## Assignment
Can you write out all of the entries below again, swapping "Reading" for "Going" and changing nothing else? Leave the pictures out of your answer.

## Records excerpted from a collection
■ ■ ■

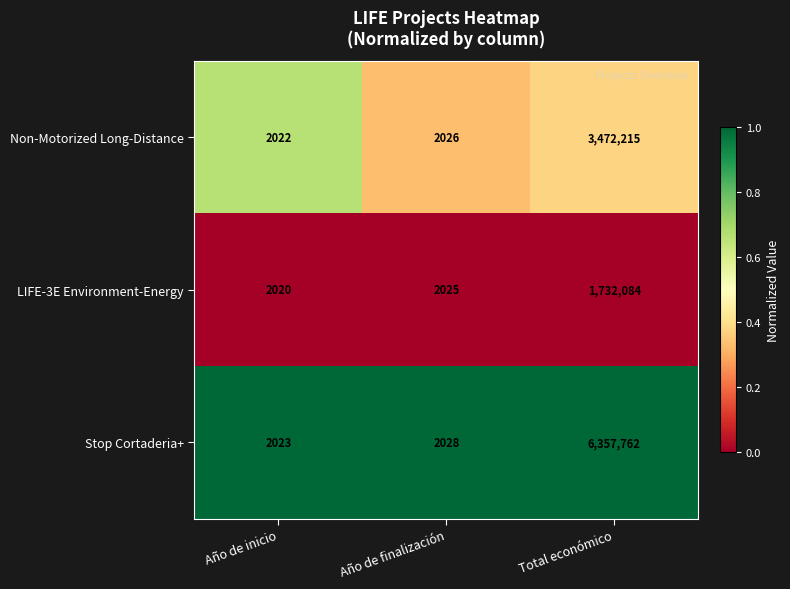

Reading right to left, what are all the values shown in this chart?

Non-Motorized Long-Distance: 3472215	2026	2022
LIFE-3E Environment-Energy: 1732084	2025	2020
Stop Cortaderia+: 6357762	2028	2023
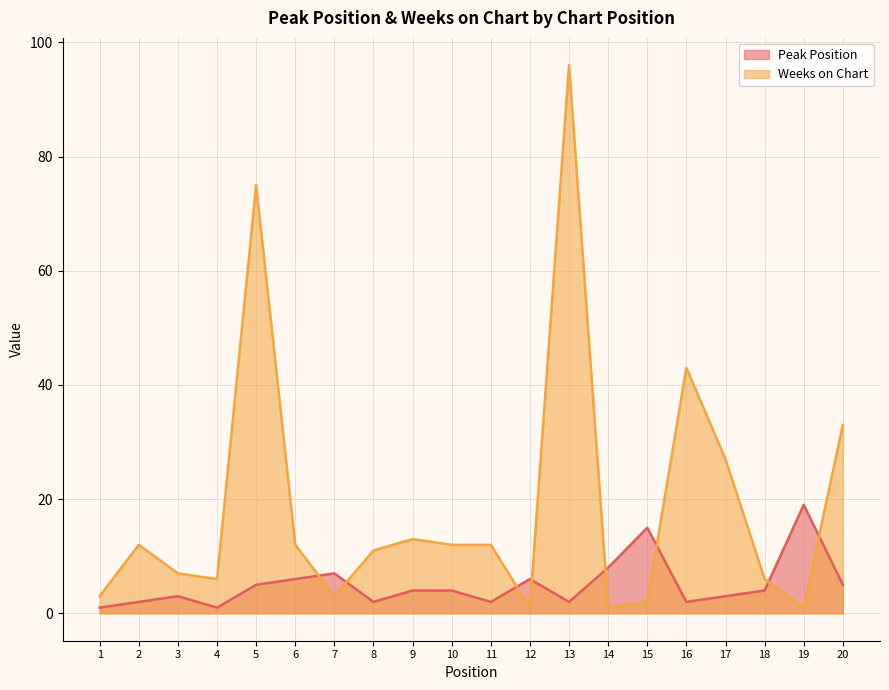

List the series in order of their peak value, lowest first.

Peak Position, Weeks on Chart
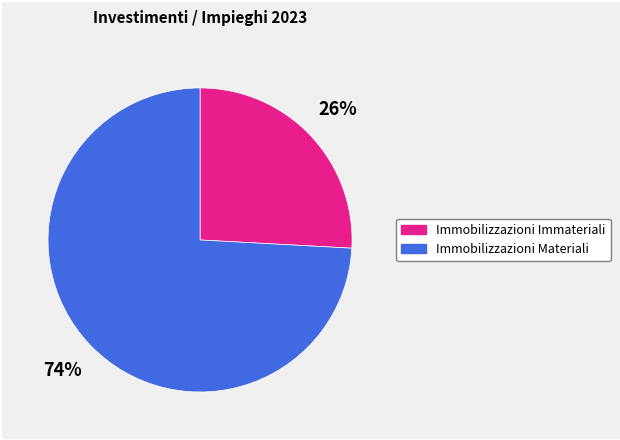

To the nearest percent, what is the difference between the largest and smallest slice percentages?

48%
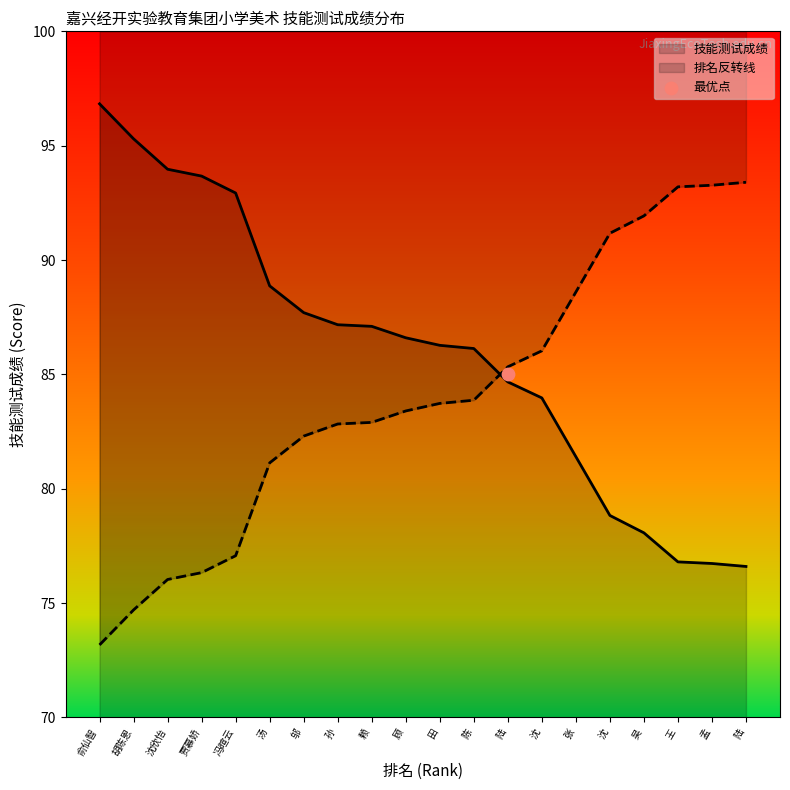

At how many categories does at least one series exceed 73?

20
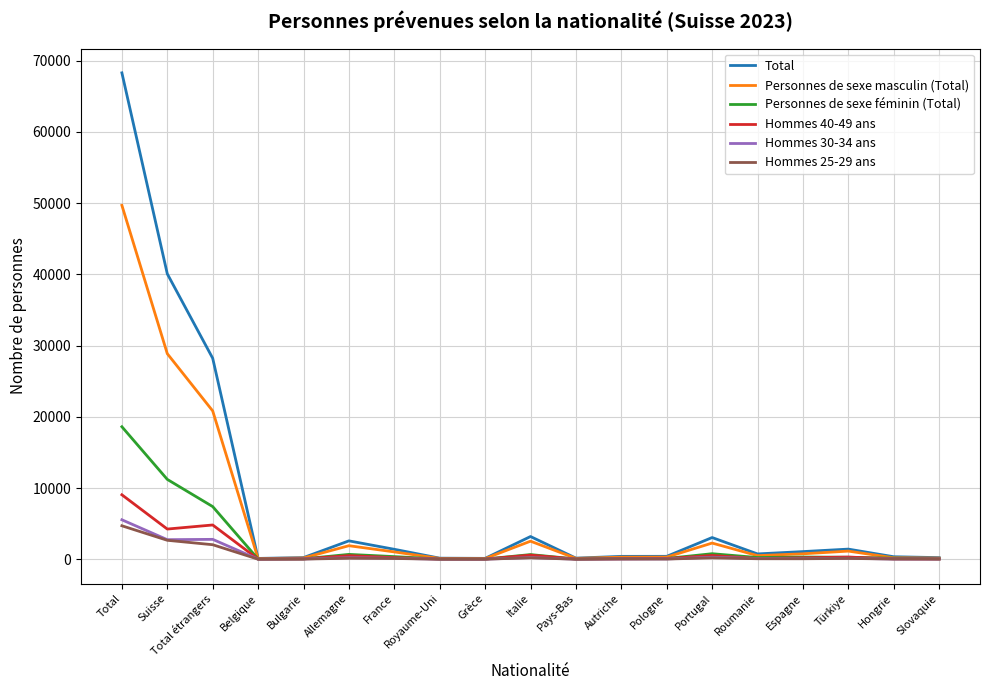

The value of Hommes 40-49 ans at Suisse is 4238. True or false?

True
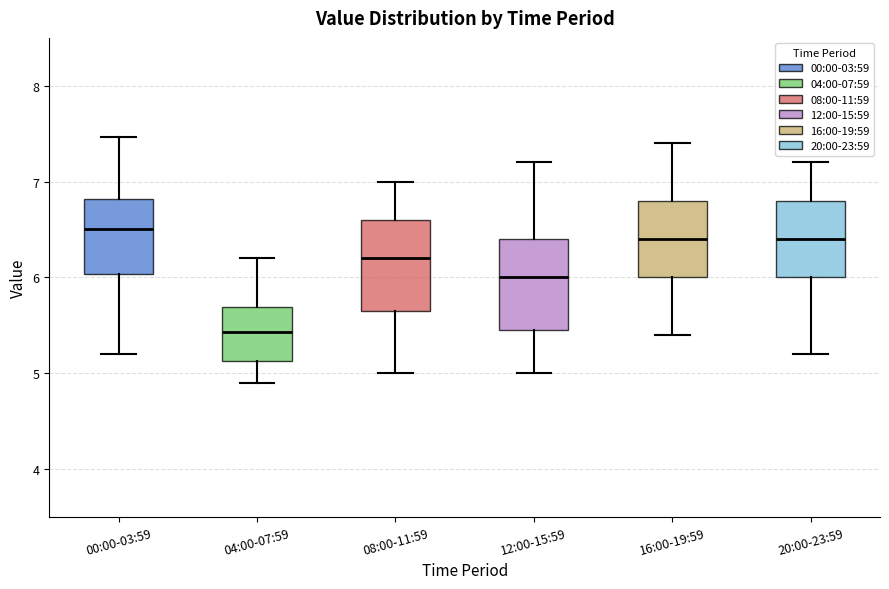

Reading left to right, transcribe this box plot: for each box, give where its median line is, the range the box spans, and where its two whiskers end, as read against the y-axis. The values are not printed on the chart, so give them approximately, as read against the axis.

00:00-03:59: median 6.5, box 6.0 to 6.8, whiskers 5.2 to 7.5
04:00-07:59: median 5.4, box 5.1 to 5.7, whiskers 4.9 to 6.2
08:00-11:59: median 6.2, box 5.7 to 6.6, whiskers 5.0 to 7.0
12:00-15:59: median 6.0, box 5.5 to 6.4, whiskers 5.0 to 7.2
16:00-19:59: median 6.4, box 6.0 to 6.8, whiskers 5.4 to 7.4
20:00-23:59: median 6.4, box 6.0 to 6.8, whiskers 5.2 to 7.2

■ ■ ■

## Answer space
Going right to left, what are all the values shown in this chart?

Non-Motorized Long-Distance: 3472215	2026	2022
LIFE-3E Environment-Energy: 1732084	2025	2020
Stop Cortaderia+: 6357762	2028	2023

List the series in order of their peak value, lowest first.

Peak Position, Weeks on Chart

To the nearest percent, what is the difference between the largest and smallest slice percentages?

48%

At how many categories does at least one series exceed 73?

20

The value of Hommes 40-49 ans at Suisse is 4238. True or false?

True

Going left to right, transcribe this box plot: for each box, give where its median line is, the range the box spans, and where its two whiskers end, as read against the y-axis. The values are not printed on the chart, so give them approximately, as read against the axis.

00:00-03:59: median 6.5, box 6.0 to 6.8, whiskers 5.2 to 7.5
04:00-07:59: median 5.4, box 5.1 to 5.7, whiskers 4.9 to 6.2
08:00-11:59: median 6.2, box 5.7 to 6.6, whiskers 5.0 to 7.0
12:00-15:59: median 6.0, box 5.5 to 6.4, whiskers 5.0 to 7.2
16:00-19:59: median 6.4, box 6.0 to 6.8, whiskers 5.4 to 7.4
20:00-23:59: median 6.4, box 6.0 to 6.8, whiskers 5.2 to 7.2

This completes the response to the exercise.